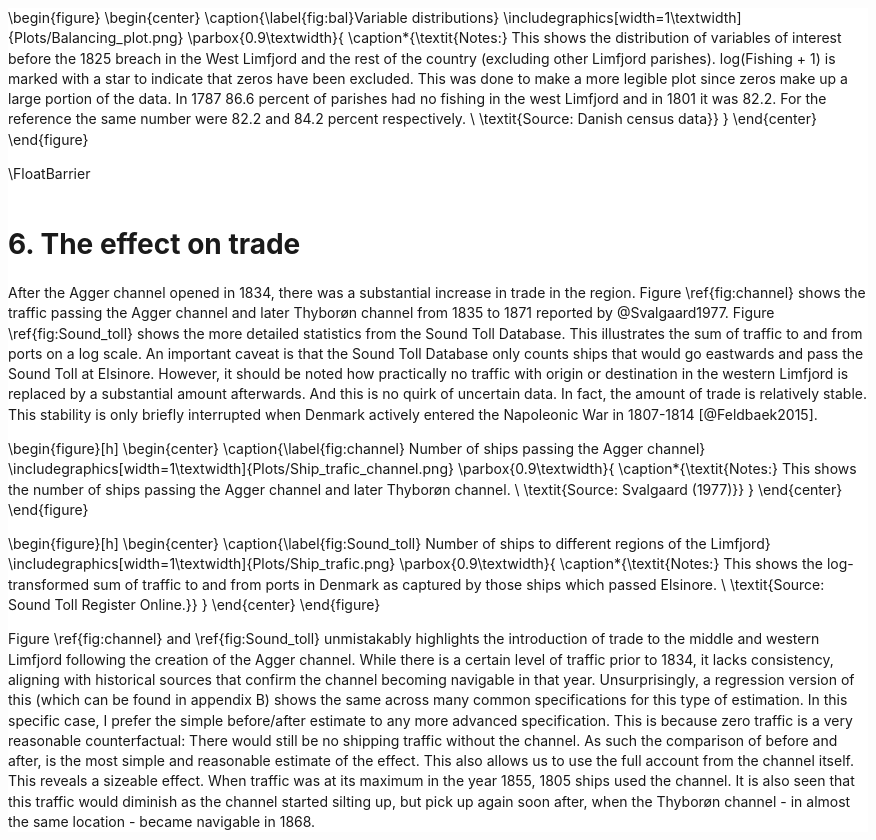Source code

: \begin{figure}
\begin{center}
  \caption{\label{fig:bal}Variable distributions}
  \includegraphics[width=1\textwidth]{Plots/Balancing_plot.png}
  \parbox{0.9\textwidth}{
  \caption*{\textit{Notes:} This shows the distribution of variables of interest before the 1825 breach in the West Limfjord and the rest of the country (excluding other Limfjord parishes). log(Fishing + 1) is marked with a star to indicate that zeros have been excluded. This was done to make a more legible plot since zeros make up a large portion of the data. In 1787 86.6 percent of parishes had no fishing in the west Limfjord and in 1801 it was 82.2. For the reference the same number were 82.2 and 84.2 percent respectively. \\ \textit{Source: Danish census data}}
}
\end{center}
\end{figure}

\FloatBarrier
# 6. The effect on trade
After the Agger channel opened in 1834, there was a substantial increase in trade in the region. Figure \ref{fig:channel} shows the traffic passing the Agger channel and later Thyborøn channel from 1835 to 1871 reported by @Svalgaard1977. Figure \ref{fig:Sound_toll} shows the more detailed statistics from the Sound Toll Database. This illustrates the sum of traffic to and from ports on a log scale. An important caveat is that the Sound Toll Database only counts ships that would go eastwards and pass the Sound Toll at Elsinore. However, it should be noted how practically no traffic with origin or destination in the western Limfjord is replaced by a substantial amount afterwards. And this is no quirk of uncertain data. In fact, the amount of trade is relatively stable. This stability is only briefly interrupted when Denmark actively entered the Napoleonic War in 1807-1814 [@Feldbaek2015]. 

\begin{figure}[h]
\begin{center}
  \caption{\label{fig:channel} Number of ships passing the Agger channel}
  \includegraphics[width=1\textwidth]{Plots/Ship_trafic_channel.png}
  \parbox{0.9\textwidth}{
  \caption*{\textit{Notes:} This shows the number of ships passing the Agger channel and later Thyborøn channel. \\ \textit{Source: Svalgaard (1977)}}
}
\end{center}
\end{figure}

\begin{figure}[h]
\begin{center}
  \caption{\label{fig:Sound_toll} Number of ships to different regions of the Limfjord}
  \includegraphics[width=1\textwidth]{Plots/Ship_trafic.png}
  \parbox{0.9\textwidth}{
  \caption*{\textit{Notes:} This shows the log-transformed sum of traffic to and from ports in Denmark as captured by those ships which passed Elsinore. \\ \textit{Source: Sound Toll Register Online.}}
}
\end{center}
\end{figure}

Figure \ref{fig:channel} and \ref{fig:Sound_toll} unmistakably highlights the introduction of trade to the middle and western Limfjord following the creation of the Agger channel. While there is a certain level of traffic prior to 1834, it lacks consistency, aligning with historical sources that confirm the channel becoming navigable in that year. Unsurprisingly, a regression version of this (which can be found in appendix B) shows the same across many common specifications for this type of estimation. In this specific case, I prefer the simple before/after estimate to any more advanced specification. This is because zero traffic is a very reasonable counterfactual: There would still be no shipping traffic without the channel. As such the comparison of before and after, is the most simple and reasonable estimate of the effect. This also allows us to use the full account from the channel itself. This reveals a sizeable effect. When traffic was at its maximum in the year 1855, 1805 ships used the channel. It is also seen that this traffic would diminish as the channel started silting up, but pick up again soon after, when the Thyborøn channel - in almost the same location - became navigable in 1868.


[^2211041]: Stockholm, Oslo, Gothenburg, Bergen, Stavanger, Odense, Aalborg and Roskilde just to name a few important cities from around Scandinavia, which fit this description. 
[^2205091]: @saxo book XIII, section 5. 
[^2212131]: For a thorough historiographical account see @Poulsen2022.
[^2206011]: Thisted got a port in 1841 [@Dioerup1842Thisted, p. 384-386]; Struer got a port in 1856 which was further expanded in 1864 [@Trap3, vol V, p. 467]; In 1857 a port was constructed in Lemvig [@Trap3, vol V, p. 474]; Nykøbing Mors had a port from 1788, but in 1843 it was purchased by the city to support trade [@Trap3, vol IV, p. 214]; Løgstør had a port from 1820 but it was expanded in 1852 [@Trap3, vol IV, pp. 399-400]
[^2306041]: This is similar to the magnitude found for the Panama Canal by @rauch2022a.
[^2306042]: In doing so, I am aware that log(x+1) transformations can be problematic. But in this case the results, and their interpretation, is qualitatively the same when using any of the alternatives suggested by @chen2023loglike.
[^2301081]: Data extracted from @MinisterietforFodevarer2022.
[^2304291]: Based on occupational level simple difference in means of growth of manufacturing professions in the West Limfjord compared to the rest of Denmark. Not included here. 
[^2305151]: All the data can be downloaded here: https://www.kulturarv.dk/fundogfortidsminder/Download/
[^2329042]: See more details in the Appendix D.1. and code for replicating this procedure in the public repository of this project https://github.com/christianvedels/A_perfect_storm_replication
[^2304051]: Whether archaeologists' dating ranges should be interpreted as a uniform distribution is not given. An obvious alternative is to assume a normal distribution, where the uncertainty represent a 95 percent confidence interval from the distribution. Results using this approach are shown in Appendix D.3. These results are qualitatively equivalent.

_ _ _ _ _

_Problem to work on_. Among the entries above, copy exactly only the lines starting with the one containing "[^2301081]: Data extracted" and going through the one containing "[^2329042]: See more", both ends included.

_Output for this exercise_.
[^2301081]: Data extracted from @MinisterietforFodevarer2022.
[^2304291]: Based on occupational level simple difference in means of growth of manufacturing professions in the West Limfjord compared to the rest of Denmark. Not included here. 
[^2305151]: All the data can be downloaded here: https://www.kulturarv.dk/fundogfortidsminder/Download/
[^2329042]: See more details in the Appendix D.1. and code for replicating this procedure in the public repository of this project https://github.com/christianvedels/A_perfect_storm_replication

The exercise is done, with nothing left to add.